Our results only scratch the surface of the potential power of the interplay between population genetics and the theory of self-similar Markov processes. This project constitutes a first yet important step in the development of this new research program.
https://arxiv.org/abs/2301.07762
In this project, we investigated a stochastic model of a biological population under the influence of natural selection. Our findings revealed two intriguing phenomena in this model: 1) contrary to common understanding, increasing the strength of selection can increase the genetic variability within the population, and 2) we identified a novel phase transition in traveling waves, which we term the shift from pulled to semi-pulled waves.
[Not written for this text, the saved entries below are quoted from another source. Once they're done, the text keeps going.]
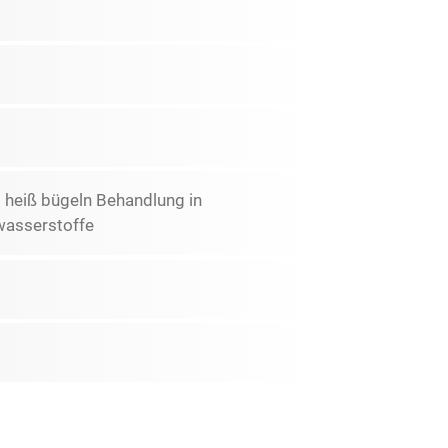
t heiß bügeln Behandlung in
wasserstoffe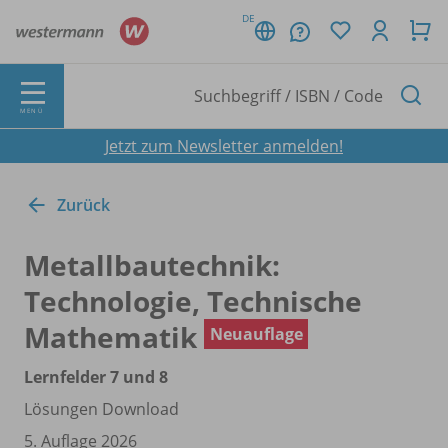
DE
MENÜ
Jetzt zum Newsletter anmelden!
Zurück
Metallbautechnik:
Technologie, Technische
Mathematik
Neuauflage
Lernfelder 7 und 8
Lösungen Download
5. Auflage 2026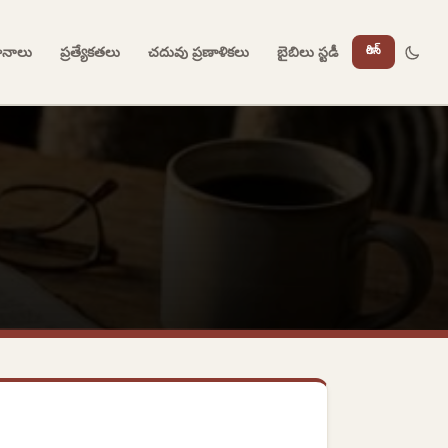
దానాలు
ప్రత్యేకతలు
చదువు ప్రణాళికలు
బైబిలు స్టడీ
లాగిన్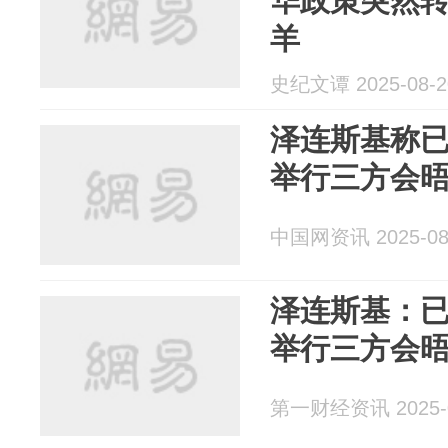
华政策突然
羊
史纪文谭 2025-08-2
泽连斯基称
举行三方会
中国网资讯 2025-08
泽连斯基：
举行三方会
第一财经资讯 2025-0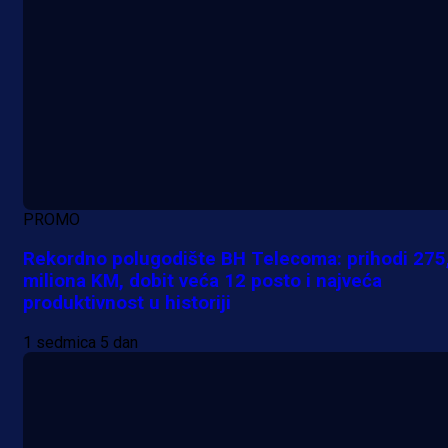
PROMO
Rekordno polugodište BH Telecoma: prihodi 275
miliona KM, dobit veća 12 posto i najveća
produktivnost u historiji
1 sedmica 5 dan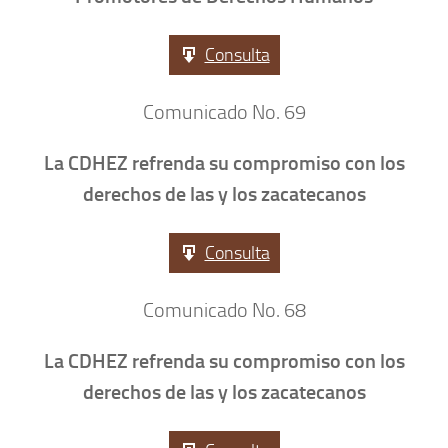
Consulta
Comunicado No. 69
La CDHEZ refrenda su compromiso con los
derechos de las y los zacatecanos
Consulta
Comunicado No. 68
La CDHEZ refrenda su compromiso con los
derechos de las y los zacatecanos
https://link.springer.com/article/10.1007/s00285-024-02173-x
In this project we examined the genealogies of a broad class of neutral population models that includes the well-known Cannings' models. Departing from the standard assumption of symmetry in offspring distributions in Cannings' models, we introduced a less restrictive condition of non-heritability of reproductive success. This adjustment provides a more precise mathematical framework for studying neutral biological populations. Additionally, our framework enabled us to analyze the genealogy of a new exponential model. Despite its built-in fitness inheritance mechanism, this model fits within our neutrality setting.
https://alea.impa.br/articles/v18/18-53.pdf
In this project we characterized the Site Frequency Spectrum (SFS) of the Bolthausen-Sznitman coalescent. The SFS is a statistic based on the genetic diversity present in a biological population that is frequently used in Population Genetics for the inference of its evolutionary past. The Bolthausen-Sznitman coalescent is a stochastic model for the genealogy of a population that has been recently proposed as a new null model for populations that are under selective pressure.
https://genomebiology.biomedcentral.com/articles/10.1186/s13059-015-0764-4
https://sourceforge.net/projects/metassembler/
In this project, we designed and implemented a software package for the "de novo" assembly of genomes. The main heuristic of this software is to combine the assemblies produced using multiple (possibly different) algorithms into a single superior sequence by identifying and merging the best sequence stretches from each of them.
https://genomebiology.biomedcentral.com/articles/10.1186/s13059-014-0506-z
The aim of this project was to characterize the genome of novel strains of rice. I contributed to the bioinformatics component by using computational tools to identify and compare the coding regions of the newly assembled sequences.
https://www.pnas.org/doi/full/10.1073/pnas.1112567108
The aim of this project was to barcode each nucleotide in the human genome based on its genomic context. Our findings revealed that a genomic context of 50 nucleotides is sufficient to uniquely identify 92% of the nucleotides in the human genome. My role in this project involved contributing to discussions that determined the direction of our research.